Susan Israel, Yanez’s public defender

Placing someone under any kind of involuntary commitment is a serious restriction on freedom and should always be approached with care and recognition of civil rights, says attorney Jerry Threet, who established Sonoma County’s Independent Office of Law Enforcement Review and Outreach and served as director until 2019. But he is skeptical that Yanez would not have qualified for a 72-hour hold under Sonoma County’s standards. 

“I have reviewed a fair number of incidents involving a 5150 evaluation, and the deputies used a higher standard to evaluate Yanez than many other officers,” said Threet.

There has been movement away from 5150 holds in local jurisdictions, a sign of  more social sensitivity to how law enforcement engages with those suffering from mental illness.

In San Francisco, there were 2,851 psychiatric detentions at the city’s main public hospital from July 2020 through June 2021. In 2023-24, detentions fell by 35%.

In 2019, Santa Rosa police officers authorized 626 holds. In 2024, that number was 251. 

In 2024, the Sonoma County Sheriff’s Department and contracted police departments authorized 234 psychiatric detentions — the fewest of any year in the past two decades.

A couple poses happily near a river, surrounded by lush greenery and a cloudy sky. One wears a dark jacket, the other a light blue shirt.
Barbara and Michael Molland. | Source: Courtesy of Maria Molland

Late in his life, Michael gave Barbara a book of poems. She had that book in the passenger seat of her car as she returned to the ranch in May, six months after she became a widow. There was work being done on the property in preparation for its sale, and she was there to tell the workers the location of a pipe that only she knew. 

She didn’t want to be there, she said. The buildings were empty, and all the cars belonged to strangers. It was a physical representation of the void of Michael.

“Our whole existence together was like a dream,” Barbara said of their 60-year relationship. They’d met in Chippewa Falls, Wisconsin — he the principal’s son and a football player; she the homecoming queen — before moving to California, where they lived in an artist commune in the Sierras as Michael earned conscientious objector status during the Vietnam War. They got married in Montana, and returned to California to raise a family.
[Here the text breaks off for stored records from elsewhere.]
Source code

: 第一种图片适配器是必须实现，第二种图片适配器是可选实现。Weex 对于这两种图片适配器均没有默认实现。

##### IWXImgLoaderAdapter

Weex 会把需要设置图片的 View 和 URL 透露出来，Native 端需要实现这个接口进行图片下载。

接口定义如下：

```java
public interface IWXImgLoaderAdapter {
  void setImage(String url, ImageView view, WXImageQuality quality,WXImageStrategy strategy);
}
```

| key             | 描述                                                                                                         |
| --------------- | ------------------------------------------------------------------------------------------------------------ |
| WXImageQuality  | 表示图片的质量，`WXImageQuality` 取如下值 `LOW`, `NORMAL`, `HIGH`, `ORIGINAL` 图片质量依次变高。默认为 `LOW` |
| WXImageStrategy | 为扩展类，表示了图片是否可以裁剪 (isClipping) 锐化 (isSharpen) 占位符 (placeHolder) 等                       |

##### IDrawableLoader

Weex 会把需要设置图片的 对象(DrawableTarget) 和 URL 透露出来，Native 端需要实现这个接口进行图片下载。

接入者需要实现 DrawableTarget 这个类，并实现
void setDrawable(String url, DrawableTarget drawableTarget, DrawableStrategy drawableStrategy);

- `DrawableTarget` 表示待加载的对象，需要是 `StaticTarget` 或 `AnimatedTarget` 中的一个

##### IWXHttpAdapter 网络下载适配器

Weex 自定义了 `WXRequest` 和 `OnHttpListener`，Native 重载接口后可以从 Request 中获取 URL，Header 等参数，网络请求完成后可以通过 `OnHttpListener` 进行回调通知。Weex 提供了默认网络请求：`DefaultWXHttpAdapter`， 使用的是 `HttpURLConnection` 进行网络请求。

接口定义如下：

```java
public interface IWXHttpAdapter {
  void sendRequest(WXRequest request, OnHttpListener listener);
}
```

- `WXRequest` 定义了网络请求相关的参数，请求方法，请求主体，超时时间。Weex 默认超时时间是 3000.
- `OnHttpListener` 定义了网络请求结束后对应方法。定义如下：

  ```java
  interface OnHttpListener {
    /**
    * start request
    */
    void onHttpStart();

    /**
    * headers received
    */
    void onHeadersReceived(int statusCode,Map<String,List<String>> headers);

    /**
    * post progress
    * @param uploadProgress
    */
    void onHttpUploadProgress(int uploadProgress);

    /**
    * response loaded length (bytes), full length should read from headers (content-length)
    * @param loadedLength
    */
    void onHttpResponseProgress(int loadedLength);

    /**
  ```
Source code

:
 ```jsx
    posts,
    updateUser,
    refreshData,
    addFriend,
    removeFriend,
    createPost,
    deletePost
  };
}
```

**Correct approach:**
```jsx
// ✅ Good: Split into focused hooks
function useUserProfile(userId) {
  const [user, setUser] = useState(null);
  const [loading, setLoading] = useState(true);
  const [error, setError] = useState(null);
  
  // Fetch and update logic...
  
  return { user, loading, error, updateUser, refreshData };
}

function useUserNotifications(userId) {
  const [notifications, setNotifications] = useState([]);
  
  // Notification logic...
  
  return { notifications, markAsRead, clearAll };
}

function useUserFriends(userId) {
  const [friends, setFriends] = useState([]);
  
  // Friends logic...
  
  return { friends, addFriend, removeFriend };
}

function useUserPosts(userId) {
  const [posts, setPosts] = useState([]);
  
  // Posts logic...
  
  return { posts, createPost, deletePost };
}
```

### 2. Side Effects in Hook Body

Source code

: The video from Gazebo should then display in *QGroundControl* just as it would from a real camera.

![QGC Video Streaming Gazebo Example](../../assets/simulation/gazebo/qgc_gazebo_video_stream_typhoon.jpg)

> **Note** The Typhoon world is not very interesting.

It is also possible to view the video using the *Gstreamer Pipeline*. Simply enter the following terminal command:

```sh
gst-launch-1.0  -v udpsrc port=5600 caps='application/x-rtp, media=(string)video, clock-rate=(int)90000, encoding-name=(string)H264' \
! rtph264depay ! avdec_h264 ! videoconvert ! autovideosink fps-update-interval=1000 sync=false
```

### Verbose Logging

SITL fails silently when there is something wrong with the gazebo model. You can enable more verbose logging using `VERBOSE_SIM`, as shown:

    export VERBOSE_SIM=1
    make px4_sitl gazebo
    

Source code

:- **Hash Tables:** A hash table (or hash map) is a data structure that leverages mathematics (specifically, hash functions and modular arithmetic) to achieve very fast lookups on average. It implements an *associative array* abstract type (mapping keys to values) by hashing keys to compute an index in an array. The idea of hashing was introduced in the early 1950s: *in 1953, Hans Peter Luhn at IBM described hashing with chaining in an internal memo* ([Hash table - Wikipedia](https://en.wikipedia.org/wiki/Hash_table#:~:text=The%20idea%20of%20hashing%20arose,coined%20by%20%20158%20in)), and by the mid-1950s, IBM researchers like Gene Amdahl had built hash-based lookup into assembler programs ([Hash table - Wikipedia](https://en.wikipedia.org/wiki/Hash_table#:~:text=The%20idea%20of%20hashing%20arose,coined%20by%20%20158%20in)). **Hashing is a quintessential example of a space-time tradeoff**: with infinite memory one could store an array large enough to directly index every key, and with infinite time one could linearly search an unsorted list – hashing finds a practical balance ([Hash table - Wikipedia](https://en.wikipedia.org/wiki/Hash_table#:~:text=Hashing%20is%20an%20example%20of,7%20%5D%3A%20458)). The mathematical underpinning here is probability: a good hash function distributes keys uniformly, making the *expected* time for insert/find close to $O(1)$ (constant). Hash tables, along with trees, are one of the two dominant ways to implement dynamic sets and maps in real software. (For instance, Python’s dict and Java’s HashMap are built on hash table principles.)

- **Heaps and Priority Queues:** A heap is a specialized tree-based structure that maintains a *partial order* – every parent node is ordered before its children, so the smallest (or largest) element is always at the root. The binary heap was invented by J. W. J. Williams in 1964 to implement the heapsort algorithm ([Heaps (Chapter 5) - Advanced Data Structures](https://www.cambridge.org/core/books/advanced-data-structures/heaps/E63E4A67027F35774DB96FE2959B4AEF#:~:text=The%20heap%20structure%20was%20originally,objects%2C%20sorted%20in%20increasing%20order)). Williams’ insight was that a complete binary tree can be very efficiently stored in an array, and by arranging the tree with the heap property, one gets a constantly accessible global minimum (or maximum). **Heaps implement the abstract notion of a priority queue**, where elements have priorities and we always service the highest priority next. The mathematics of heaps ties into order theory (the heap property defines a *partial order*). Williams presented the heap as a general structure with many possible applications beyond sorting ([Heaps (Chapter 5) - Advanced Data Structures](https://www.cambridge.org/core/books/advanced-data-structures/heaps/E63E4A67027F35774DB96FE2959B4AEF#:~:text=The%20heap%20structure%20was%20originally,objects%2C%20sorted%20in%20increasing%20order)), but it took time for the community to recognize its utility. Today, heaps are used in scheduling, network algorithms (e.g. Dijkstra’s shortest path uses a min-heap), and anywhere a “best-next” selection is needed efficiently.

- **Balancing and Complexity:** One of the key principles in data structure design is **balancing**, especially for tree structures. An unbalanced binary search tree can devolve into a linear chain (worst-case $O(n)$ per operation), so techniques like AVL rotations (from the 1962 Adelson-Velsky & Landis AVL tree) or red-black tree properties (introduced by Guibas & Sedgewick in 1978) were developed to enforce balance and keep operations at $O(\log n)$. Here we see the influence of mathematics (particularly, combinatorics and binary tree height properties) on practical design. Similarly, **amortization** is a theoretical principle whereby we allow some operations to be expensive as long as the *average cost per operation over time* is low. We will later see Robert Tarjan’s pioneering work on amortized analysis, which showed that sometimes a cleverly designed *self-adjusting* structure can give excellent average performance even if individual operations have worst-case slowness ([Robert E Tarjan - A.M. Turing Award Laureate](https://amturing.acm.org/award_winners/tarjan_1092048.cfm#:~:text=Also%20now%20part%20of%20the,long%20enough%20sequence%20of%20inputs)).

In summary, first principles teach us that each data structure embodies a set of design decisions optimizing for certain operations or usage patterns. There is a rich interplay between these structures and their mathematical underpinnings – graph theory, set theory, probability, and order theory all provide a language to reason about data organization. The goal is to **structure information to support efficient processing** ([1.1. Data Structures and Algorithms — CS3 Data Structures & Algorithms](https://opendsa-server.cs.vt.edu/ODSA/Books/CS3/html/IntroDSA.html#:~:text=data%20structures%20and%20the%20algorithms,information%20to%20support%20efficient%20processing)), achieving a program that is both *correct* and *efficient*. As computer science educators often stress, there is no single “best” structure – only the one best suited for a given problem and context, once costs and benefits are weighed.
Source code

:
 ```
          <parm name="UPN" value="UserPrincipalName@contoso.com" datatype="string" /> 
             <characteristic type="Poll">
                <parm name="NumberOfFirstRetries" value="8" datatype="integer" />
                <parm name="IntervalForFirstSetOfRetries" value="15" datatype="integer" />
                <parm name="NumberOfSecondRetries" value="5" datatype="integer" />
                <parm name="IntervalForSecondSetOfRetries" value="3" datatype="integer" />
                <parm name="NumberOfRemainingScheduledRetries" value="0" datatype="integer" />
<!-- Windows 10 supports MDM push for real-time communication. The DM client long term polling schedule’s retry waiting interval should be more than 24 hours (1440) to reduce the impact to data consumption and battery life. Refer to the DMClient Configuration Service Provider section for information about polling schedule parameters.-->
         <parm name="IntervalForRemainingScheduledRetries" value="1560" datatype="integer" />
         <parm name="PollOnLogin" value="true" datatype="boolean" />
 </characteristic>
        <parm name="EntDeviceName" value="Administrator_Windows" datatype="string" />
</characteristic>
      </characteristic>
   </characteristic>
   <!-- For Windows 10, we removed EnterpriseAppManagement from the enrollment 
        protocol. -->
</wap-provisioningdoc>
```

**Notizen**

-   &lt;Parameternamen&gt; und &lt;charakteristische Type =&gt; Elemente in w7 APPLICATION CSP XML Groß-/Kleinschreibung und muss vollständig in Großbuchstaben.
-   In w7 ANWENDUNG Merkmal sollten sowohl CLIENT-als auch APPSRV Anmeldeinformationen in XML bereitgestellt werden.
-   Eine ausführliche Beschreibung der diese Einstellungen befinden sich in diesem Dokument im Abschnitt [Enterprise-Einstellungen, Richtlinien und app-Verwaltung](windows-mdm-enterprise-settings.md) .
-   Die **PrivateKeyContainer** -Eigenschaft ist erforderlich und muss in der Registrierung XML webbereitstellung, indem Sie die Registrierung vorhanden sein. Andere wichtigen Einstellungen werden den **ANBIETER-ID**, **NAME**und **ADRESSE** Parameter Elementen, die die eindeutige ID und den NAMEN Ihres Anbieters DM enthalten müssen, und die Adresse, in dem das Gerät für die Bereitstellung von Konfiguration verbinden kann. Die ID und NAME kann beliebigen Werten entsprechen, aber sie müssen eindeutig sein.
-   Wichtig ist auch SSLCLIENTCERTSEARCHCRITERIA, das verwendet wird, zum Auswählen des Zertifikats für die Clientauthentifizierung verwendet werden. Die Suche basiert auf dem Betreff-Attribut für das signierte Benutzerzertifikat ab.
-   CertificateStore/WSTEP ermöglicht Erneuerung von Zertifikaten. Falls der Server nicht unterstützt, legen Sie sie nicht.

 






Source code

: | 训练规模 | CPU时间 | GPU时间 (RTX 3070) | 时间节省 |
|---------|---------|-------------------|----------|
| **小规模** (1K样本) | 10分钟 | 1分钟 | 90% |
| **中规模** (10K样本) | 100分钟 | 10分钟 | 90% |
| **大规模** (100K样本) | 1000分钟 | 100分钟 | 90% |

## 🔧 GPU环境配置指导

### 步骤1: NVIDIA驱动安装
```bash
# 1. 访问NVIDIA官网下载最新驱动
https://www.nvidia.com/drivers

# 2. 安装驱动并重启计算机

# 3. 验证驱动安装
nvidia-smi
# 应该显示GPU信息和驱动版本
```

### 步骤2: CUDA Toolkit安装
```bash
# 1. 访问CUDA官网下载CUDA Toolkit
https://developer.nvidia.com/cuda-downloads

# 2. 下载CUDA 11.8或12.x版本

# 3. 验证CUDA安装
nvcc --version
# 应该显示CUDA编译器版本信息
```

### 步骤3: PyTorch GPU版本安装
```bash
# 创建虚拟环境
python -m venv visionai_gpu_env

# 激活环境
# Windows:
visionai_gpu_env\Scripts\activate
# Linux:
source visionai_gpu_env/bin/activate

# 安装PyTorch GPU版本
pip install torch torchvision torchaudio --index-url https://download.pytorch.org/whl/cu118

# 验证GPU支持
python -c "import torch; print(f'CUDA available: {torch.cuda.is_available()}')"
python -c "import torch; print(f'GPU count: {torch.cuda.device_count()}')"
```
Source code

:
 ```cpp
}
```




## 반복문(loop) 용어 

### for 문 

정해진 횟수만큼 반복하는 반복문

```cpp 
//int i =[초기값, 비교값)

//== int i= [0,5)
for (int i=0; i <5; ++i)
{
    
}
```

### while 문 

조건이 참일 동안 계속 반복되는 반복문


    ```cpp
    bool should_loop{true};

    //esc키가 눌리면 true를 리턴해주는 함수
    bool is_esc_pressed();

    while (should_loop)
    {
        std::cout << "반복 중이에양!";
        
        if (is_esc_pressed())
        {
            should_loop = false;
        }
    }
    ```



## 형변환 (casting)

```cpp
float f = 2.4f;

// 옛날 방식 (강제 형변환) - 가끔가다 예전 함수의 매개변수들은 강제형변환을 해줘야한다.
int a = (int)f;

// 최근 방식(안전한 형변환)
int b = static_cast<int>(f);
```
Michael worked various jobs for little pay before enrolling in law school at night and becoming a partner at one of San Francisco’s top firms.

He was a man of few words when you first met him, taking time to assess the character of everyone he met. He was talented at resolving conflicts with empathy and conversation, at work and in the home.

“He was a truly good person in a difficult world,” Barbara said.

The move to the ranch when their youngest kid was off to college was an homage to their deep love of nature. Their children felt it was Michael’s version of religion. As Barbara bred horses, he built up the property with his hands, often walking around early in the morning with dirt in his fingernails. He thought it an “amazing thing to be on this planet,” said their daughter Maria.

Michael often wrote about the natural world, including a poem about the magnificent scenery on all of his cross-country road trips with Barbara.

“If one sees this, what need of other gods?” Michael wrote in a poem to Barbara in 2020. “For you have your protector, and faith in what befalls you: good or bad. You know your life does not end with you but runs on and on through these shifting gravels.”

In the last couple of years of his life, Michael had grown uncharacteristically nervous, Barbara noticed, as if he knew his time was almost up.

“All good things come to an end,” she said. “But I never could’ve imagined this.”